Categories &

Functions List

Function Reference: knnsearch

statistics: idx = knnsearch (X, Y)
statistics: [idx, D] = knnsearch (X, Y)
statistics: […] = knnsearch (…, name, value)

Find k-nearest neighbors from input data.

idx = knnsearch (X, Y) finds K nearest neighbors in X for Y. It returns idx which contains indices of K nearest neighbors of each row of Y, If not specified, K = 1. X must be an N×P numeric matrix of input data, where rows correspond to observations and columns correspond to features or variables. Y is an M×P numeric matrix with query points, which must have the same numbers of column as X.

[idx, D] = knnsearch (X, Y) also returns the the distances, D, which correspond to the K nearest neighbour in X for each Y

Additional parameters can be specified by Name-Value pair arguments.

NameValue
"K"is the number of nearest neighbors to be found in the kNN search. It must be a positive integer value and by default it is 1.
"P"is the Minkowski distance exponent and it must be a positive scalar. This argument is only valid when the selected distance metric is "minkowski". By default it is 2.
"Scale"is the scale parameter for the standardized Euclidean distance and it must be a nonnegative numeric vector of equal length to the number of columns in X. This argument is only valid when the selected distance metric is "seuclidean", in which case each coordinate of X is scaled by the corresponding element of "scale", as is each query point in Y. By default, the scale parameter is the standard deviation of each coordinate in X.
"Cov"is the covariance matrix for computing the mahalanobis distance and it must be a positive definite matrix matching the the number of columns in X. This argument is only valid when the selected distance metric is "mahalanobis".
"BucketSize"is the maximum number of data points in the leaf node of the Kd-tree and it must be a positive integer.

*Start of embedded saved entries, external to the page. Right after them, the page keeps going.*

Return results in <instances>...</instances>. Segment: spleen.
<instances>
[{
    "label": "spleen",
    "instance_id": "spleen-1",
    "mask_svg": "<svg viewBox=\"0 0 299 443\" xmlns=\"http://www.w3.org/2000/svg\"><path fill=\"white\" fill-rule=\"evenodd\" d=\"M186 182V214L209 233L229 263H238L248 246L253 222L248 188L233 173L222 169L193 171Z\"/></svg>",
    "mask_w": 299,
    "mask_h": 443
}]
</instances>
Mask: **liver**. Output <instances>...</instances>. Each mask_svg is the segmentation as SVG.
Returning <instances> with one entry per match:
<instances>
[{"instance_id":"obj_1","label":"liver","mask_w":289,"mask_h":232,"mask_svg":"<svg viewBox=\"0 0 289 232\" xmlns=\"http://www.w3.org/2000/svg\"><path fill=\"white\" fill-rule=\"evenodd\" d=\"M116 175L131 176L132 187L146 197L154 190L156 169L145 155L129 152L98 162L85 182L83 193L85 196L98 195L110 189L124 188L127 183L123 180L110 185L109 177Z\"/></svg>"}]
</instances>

This argument is only valid when the selected search method is "kdtree".
"SortIndices"is a boolean flag to sort the returned indices in ascending order by distance and it is true by default. When the selected search method is "exhaustive" or the "IncludeTies" flag is true, knnsearch always sorts the returned indices.
"Distance"is the distance metric used by knnsearch as specified below:
"euclidean"Euclidean distance.
"seuclidean"standardized Euclidean distance. Each coordinate difference between the rows in X and the query matrix Y is scaled by dividing by the corresponding element of the standard deviation computed from X. To specify a different scaling, use the "Scale" name-value argument.
"cityblock"City block distance.
"chebychev"Chebychev distance (maximum coordinate difference).
"minkowski"Minkowski distance. The default exponent is 2. To specify a different exponent, use the "P" name-value argument.
"mahalanobis"Mahalanobis distance, computed using a positive definite covariance matrix. To change the value of the covariance matrix, use the "Cov" name-value argument.
"cosine"Cosine distance.
"correlation"One minus the sample linear correlation between observations (treated as sequences of values).
"spearman"One minus the sample Spearman’s rank correlation between observations (treated as sequences of values).
"hamming"Hamming distance, which is the percentage of coordinates that differ.
"jaccard"One minus the Jaccard coefficient, which is the percentage of nonzero coordinates that differ.
@distfunCustom distance function handle. A distance function of the form function D2 = distfun (XI, YI), where XI is a 1×P vector containing a single observation in P-dimensional space, YI is an N×P matrix containing an arbitrary number of observations in the same P-dimensional space, and D2 is an N×P vector of distances, where (D2k) is the distance between observations XI and (YIk,:).
"NSMethod"is the nearest neighbor search method used by knnsearch as specified below.
"kdtree"Creates and uses a Kd-tree to find nearest neighbors. "kdtree" is the default value when the number of columns in X is less than or equal to 10, X is not sparse, and the distance metric is "euclidean", "cityblock", "manhattan", "chebychev", or "minkowski". Otherwise, the default value is "exhaustive". This argument is only valid when the distance metric is one of the four aforementioned metrics.
"exhaustive"Uses the exhaustive search algorithm by computing the distance values from all the points in X to each point in Y.
"IncludeTies"is a boolean flag to indicate if the returned values should contain the indices that have same distance as the K^th neighbor. When false, knnsearch chooses the observation with the smallest index among the observations that have the same distance from a query point. When true, knnsearch includes all nearest neighbors whose distances are equal to the K^th smallest distance in the output arguments. To specify K, use the "K" name-value pair argument.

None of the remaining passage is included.